We sincerely apologize that the text was still so difficult to digest and we agree that the mutations mentioned (t172I, l271F and l130V) should be written in the direction pointed out by the reviewer. To clarify our arguments, we have gone over the whole section in question (“Mutational epistasis underlies genotypic irreversibility”) and made significant changes.

9) Figure 5 is still nearly incomprehensible to me. For example, in the column labeled “R254h”, the legend says that the effect is calculated in the direction R254h in all cases. So the figure suggests that changing R254 to H increases phosphotriesterase activity by 13-fold. But the wt enzyme has His at 254, not Arg. So what is really meant is that changing His254 to Arg decreases phosphotriesterase activity by 13-fold, which is consistent with Figure 1B. Having to do these mental gymnastics for each position and in each background makes my brain hurt. I do not think this way of conveying the data is salvageable.

We are sorry for the confusion. Figure 5 shows how the mutational effects changed in the five different backgrounds in a comprehensive manner. We believe that this is very important because all other figures only show certain parts of the complete data set. However, due to the nature of the dataset, i.e., each background has a different amino acid, the exact numbers in Figure 5 are certainly not easy to digest, although the color coding already gives a good impression of the prevalence of epistasis – this is why it is important in this figure to give all mutations in the same direction, even though this means sometimes adding a mutation, sometimes “taking it out” and calculating the effect of “putting it back in”. To better explain the numbers and directions of the effect, we rewrote the figure legend and sincerely hope will now make it easier to understand how the data was processed.

10) Figure 6A shows the effects of V130I on phosphotriesterase activity in the “forward evolution” and “AE background” contexts. Figure 6 would be easier to understand if it specified V130I in R13b, and I172T in R5a (and so on), rather than using the term “forward evolution”, which initially gave me the impression that V130 was changed to I during the forward evolution. In fact, I am still confused by whether the bars at the left side of Figure 6A refer to the actual mutation that occurs during the forward evolution, or the reversion of the mutation at position 130. Even after several tries, I am unable to follow the discussion in subsection “Mutational epistasis underlies genotypic irreversibility”.

We apologize again for the confusion and have added an additional explanation to the legend of Figure 6.

We have also attempted to clarify the discussion of Figures 5 and 6 as described in our reply to comment no. 8. We have also taken up the reviewer’s suggestion to add the rounds of occurrence to the “forward evolution” variants in Figure 6 and in the text.

[Editors' note: further revisions were requested prior to acceptance, as described below.]

An issue raised by several of the reviewers during both rounds of revision related to the terms ‘molecular speciation’ and ‘incompatibility’. While you have removed the confusing former term, the latter still appears in several places in the text.

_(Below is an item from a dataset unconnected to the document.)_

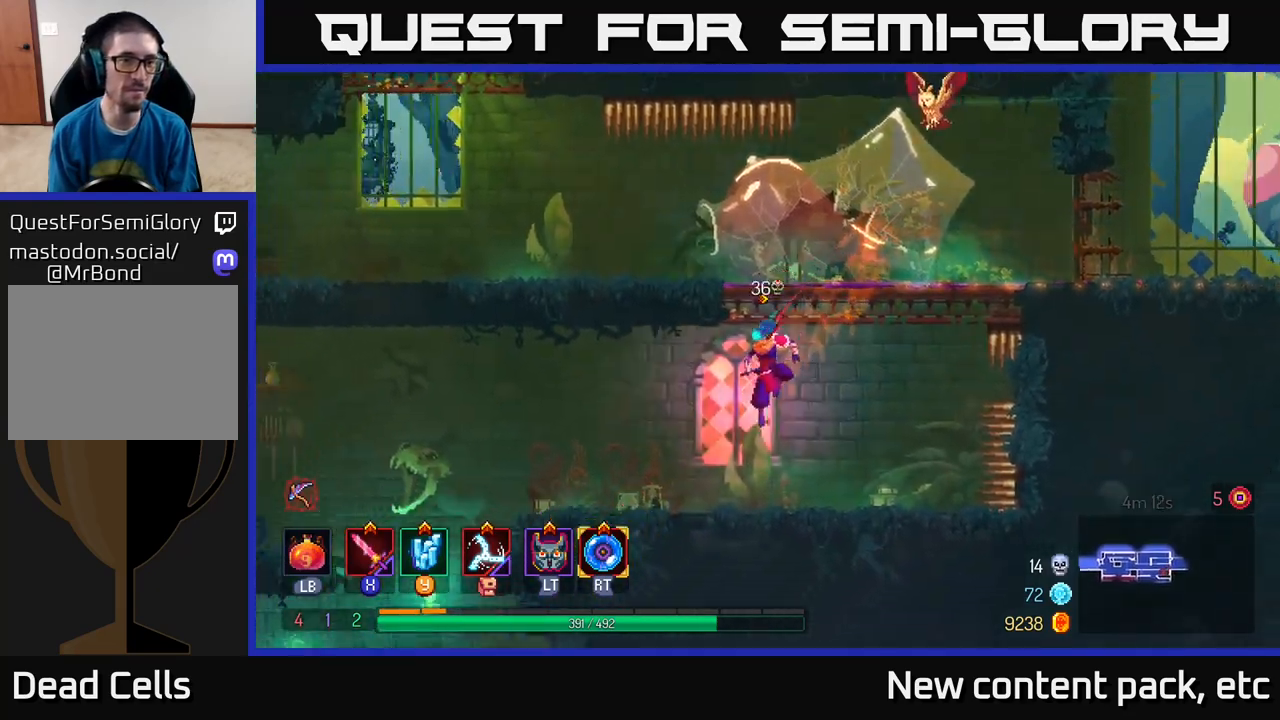
{"buttons": [], "left_stick": "up-left", "right_stick": "center", "events": [[317, "right_stick", "center"], [367, "left_stick", "up-left"]]}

This is fine, but it needs, in some instances, a bit of clarification and adjustment of the language. For instance, the Abstract states that the reverse evolution experiment performed led “to a different sequence incompatible with the original one, despite functional identity.” As written, the statement is ambiguous and confusing in the sense that what you really mean is that certain substitutions that occurred during the reverse evolution process are incompatible with some of the residues present in the ancestral/original protein. It's not that the whole sequence is somehow incompatible with the original one, as written. Please adjust the language throughout the text where this concept arises to improve precision and meaning.

We agree with your concern about our description of “incompatibility”. We have revised the text to clarify the meaning of the term, in particular in the Abstract, Results (subsection ““Emergence of incompatibility between the two PTEs” and Discussion).